The resurgence of COVID-19 in the UK and a corresponding change in government guidance around remote working has caused many firms to rethink plans for a gradual return to the office in the near term. Earlier this year we wrote about the FCA’s focus on the heightened risk of market abuse in a remote working context (see our article). Most recently Julia Hoggett, Director of Market Oversight, has been speaking about this risk at an industry conference and emphasising the need for firms to be vigilant. Whilst surveillance was disrupted in the early days of the pandemic, the FCA has suggested that it now expects there to be equivalent surveillance arrangements for staff whether they are working in the office or remotely.
Therefore, to the extent they have not already doing so, it is apparent that firms should be thinking about whether existing controls (particularly any short term fixes) will need to be re-visited and put in place a strategy for dealing with any backlogs in surveillance alerts.
Questions to consider
Many of the points made by Julia Hoggett reiterated guidance issued by the FCA previously, such as in Market Watch 63 (which we discussed in a previous article). Nonetheless, it was a helpful reminder of the questions that firms should ask themselves. For example, firms should consider:
- whether any new types of information might constitute inside information in the context of the pandemic, such as the firm’s use of government furlough or lending schemes?
- whether existing controls are capturing all staff who should be considered as insiders?
- whether inside information is shared on a need to know basis only?
- whether systems have been adapted to take into account risks which arise in a remote working context, such as how deliberate or inadvertent sharing of confidential information to family or flat mates can be controlled?
- whether remote trading surveillance and reporting systems have adapted to volatile market conditions and remote working arrangements?
- whether a contemporaneous record of decisions around potential inside information has been kept, including the reasons for such decisions?
We have seen firms take steps to strengthen the security of IT systems around access to inside information in light of the pandemic and in our recently published survey of operational resilience in the context of the pandemic observations include that “financial institutions with an established formal model for home working have adapted well to the transition, whereas financial institutions or functions which previously followed a sign-off office based model have faced additional obstacles.”
Increased focus on STORs
One of the areas under scrutiny from the FCA is whether firms’ approach to Suspicious Transaction and Order Reports (STORs) is sufficiently robust, given these are a vital source of information in terms of detecting whether misconduct may have taken place. We commented in our previous article that volatile market conditions had led to a surge in surveillance alerts and, where a backlog has arisen, this may have had an impact on whether and how quickly STORs have been made.
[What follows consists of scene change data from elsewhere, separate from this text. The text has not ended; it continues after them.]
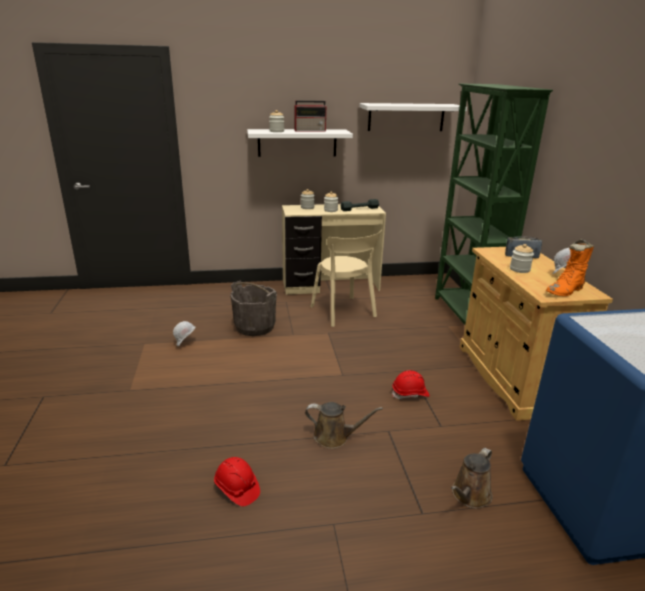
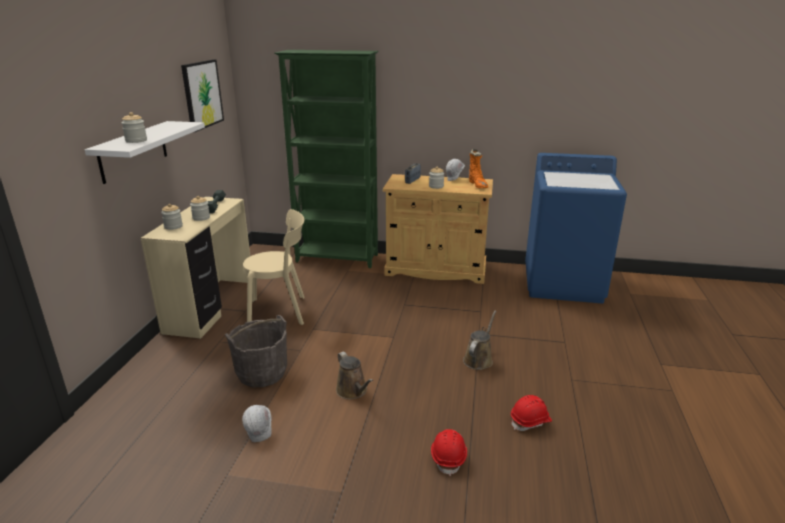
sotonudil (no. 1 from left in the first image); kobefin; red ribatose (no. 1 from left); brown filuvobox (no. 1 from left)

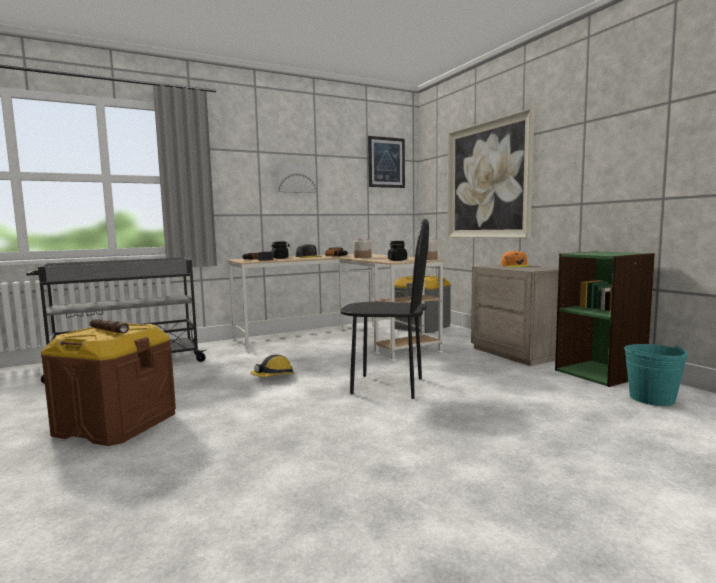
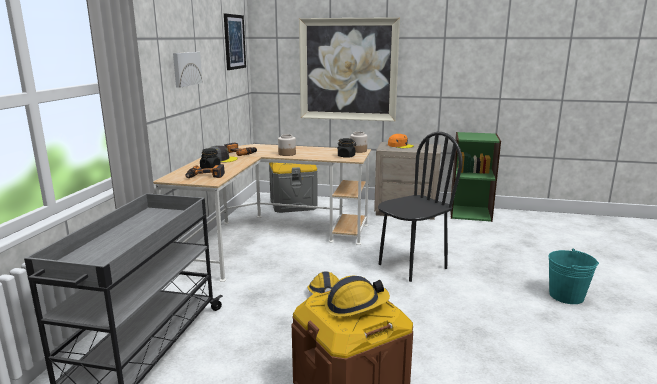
ribatose (no. 2 from left);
It is worth noting that the FCA can leverage a variety of information gathering tools to better understand firms’ approaches to filing STORs including through ongoing supervision, online surveys and, where concerns arise, Skilled Person reviews may be undertaken.
To the extent they are not already, firms should be considering alerts generated by trading surveillance software against the background of any historic STORs to ensure that alerts are not considered in isolation and any emerging patterns of trading behaviours are identified promptly. In addition, the potential for conduct that gives rise to a STOR to trigger a simultaneous suspicious activity report should be considered. Periodic and sample reviews of historic STORs together with meaningful management information will help firms and senior managers responsible for surveillance arrangements to gauge the effectiveness of their systems. For more practical guidance on this subject see the guidelines recently published by the FIA in conjunction with this firm.
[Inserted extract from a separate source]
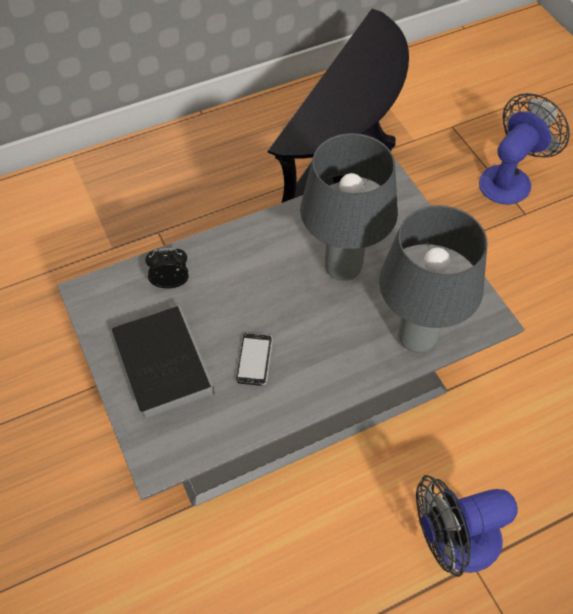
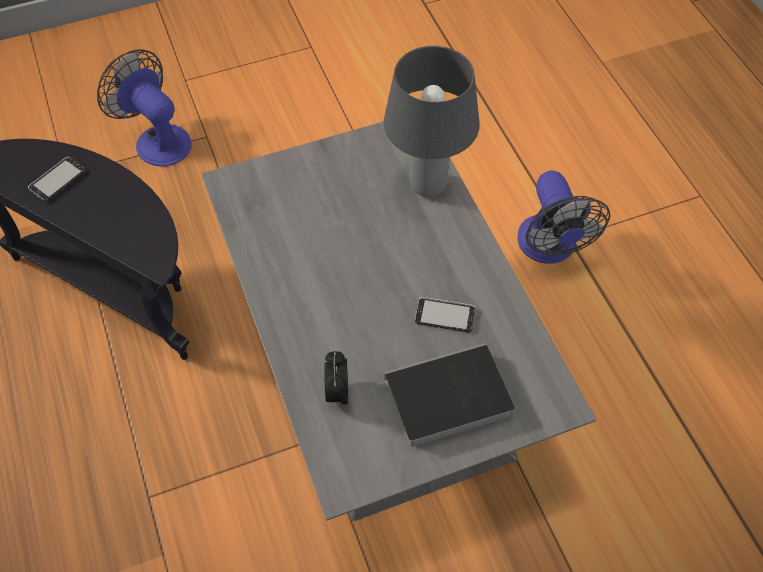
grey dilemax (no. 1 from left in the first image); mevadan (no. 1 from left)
Enforcement action on the horizon
Some may see the current environment as an opportunity to commit market abuse, whether through trading on the basis of inside information or otherwise. Firms may have failed to adapt their systems in line with this and other risks arising from the predominantly remote working arrangements currently in place. These circumstances could prove fertile ground for enforcement given that the FCA has made it clear that it will “clamp down with all relevant force” in the event that misconduct comes to light. The fact that such risks were both foreseeable and identified by the FCA from an early stage of lockdown are likely to be aggravating factors in any enforcement action taken.
Against this background, we expect to see an uptick in investigations and enforcement actions in this area including in connection with opportunistic conduct or poor controls around inside information in the months to come, with a focus on the role of senior managers in terms of their oversight in relation to the control of inside information and surveillance arrangements.